# Question re: studio lighting & D90



## Aenjell (Jan 5, 2010)

I have some older Photographer's Warehouse Medalights model PG3001ML that I had been using with my F5. I have recently upgraded to a D90.  The sales person that sold me the AS-15 adapter to be able to connect my lights said that I needed to check with the lighting manufacturer to make sure there was no "power back" coming through the sync cord to my D90.  It was not a problem if there had been any with the F5 due to it being film but they said it could cause serious problems for my D90. I have been calling and emailing the manufacturer with no response.  
Has anyone had any experience with these particular lights and connecting them to digital cameras?
Thanks


----------



## Big Mike (Jan 5, 2010)

That is called 'flash trigger voltage' and if the lights use a higher trigger voltage than your camera can handle...you would need to find a solution or risk damaging your camera.

With a multimeter, you could measure the voltage for the lights but you need to know what the D90 is rated for.  
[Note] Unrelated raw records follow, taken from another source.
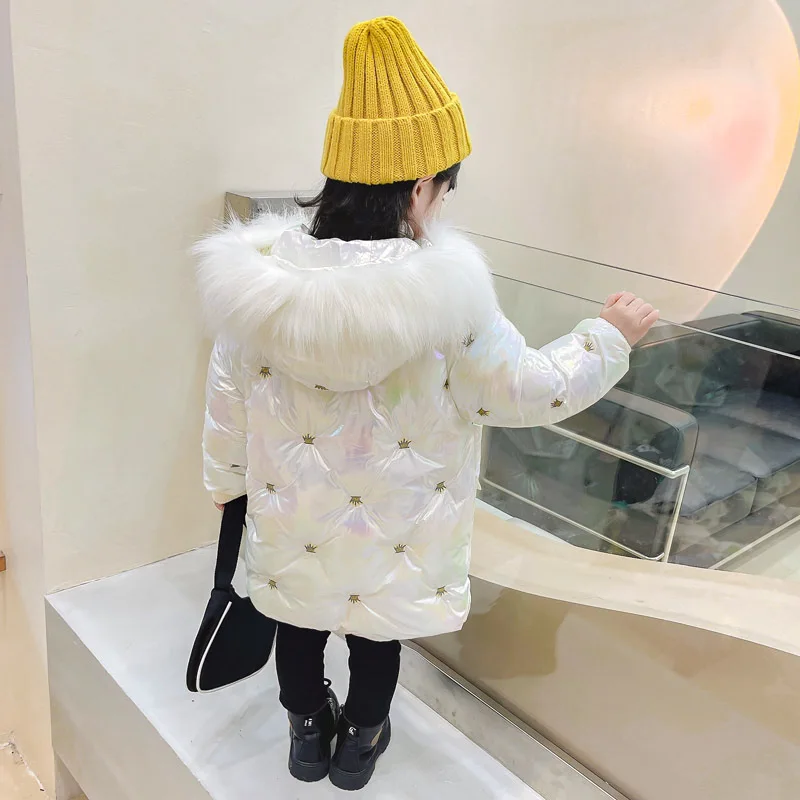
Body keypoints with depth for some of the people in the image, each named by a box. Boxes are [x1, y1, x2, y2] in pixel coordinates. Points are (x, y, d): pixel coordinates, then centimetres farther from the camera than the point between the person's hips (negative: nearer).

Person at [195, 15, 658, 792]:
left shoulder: (262, 277, -17)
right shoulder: (442, 292, -27)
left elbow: (228, 398, -5)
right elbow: (527, 390, -15)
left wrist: (228, 480, 12)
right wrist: (611, 335, 1)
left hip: (293, 521, 3)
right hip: (392, 531, -2)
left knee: (299, 620, 27)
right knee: (377, 628, 24)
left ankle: (307, 729, 51)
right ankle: (359, 739, 48)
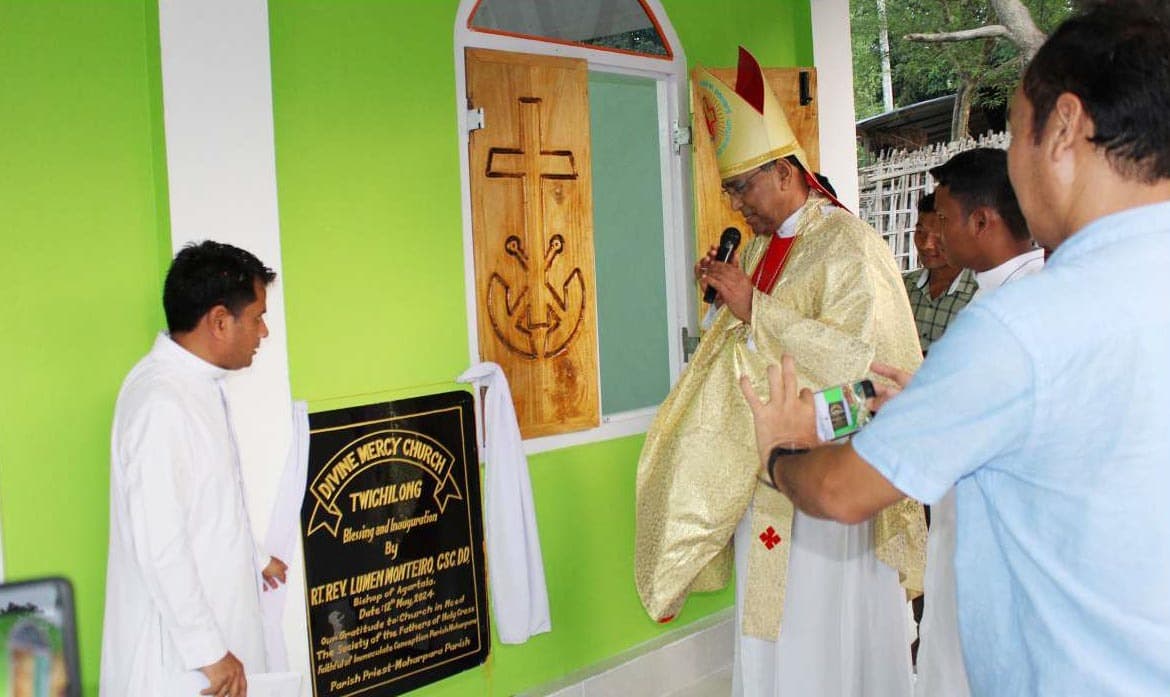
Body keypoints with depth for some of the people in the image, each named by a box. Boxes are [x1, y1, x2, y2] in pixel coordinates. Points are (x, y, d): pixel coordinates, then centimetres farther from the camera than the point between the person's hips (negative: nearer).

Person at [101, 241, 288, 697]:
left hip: (212, 615, 9)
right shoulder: (161, 403, -23)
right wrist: (208, 650, -20)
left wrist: (253, 560, 29)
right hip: (178, 647, -9)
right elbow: (158, 545, -25)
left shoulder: (198, 385, 6)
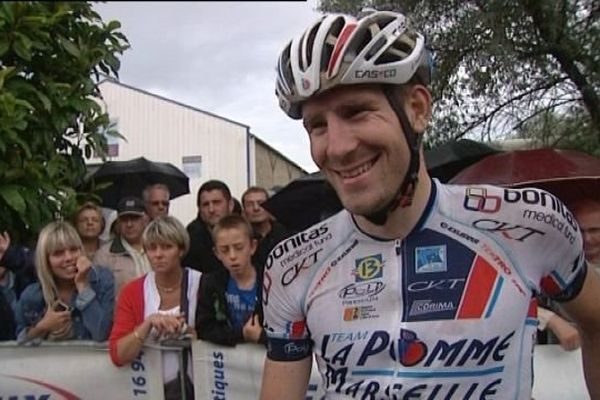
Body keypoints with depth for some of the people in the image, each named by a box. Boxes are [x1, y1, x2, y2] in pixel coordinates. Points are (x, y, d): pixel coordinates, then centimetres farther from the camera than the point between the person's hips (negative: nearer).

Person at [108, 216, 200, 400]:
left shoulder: (202, 285, -4)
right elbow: (117, 355, -5)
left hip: (197, 382, -1)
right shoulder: (132, 291, 1)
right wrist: (148, 323, -17)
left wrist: (185, 329, -16)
I don't know for sure, but I'd guess that the D90 has a fairly high rating, probably as high or higher than your F5.  So if they worked with the F5, they will probably work fine with the D90.  It being a digital body _shouldn't_ matter because we are talking about the flash trigger circuitry, which I would think would be the pretty much the same in either camera.


----------



## IgsEMT (Jan 5, 2010)

I never heard of there being a problem connecting lights the way you do. 
I use this one General Brand | Hot Shoe to PC Adapter | SF943 | B&H Photo Video with either dynalights and/or alienbees and _no problems_


----------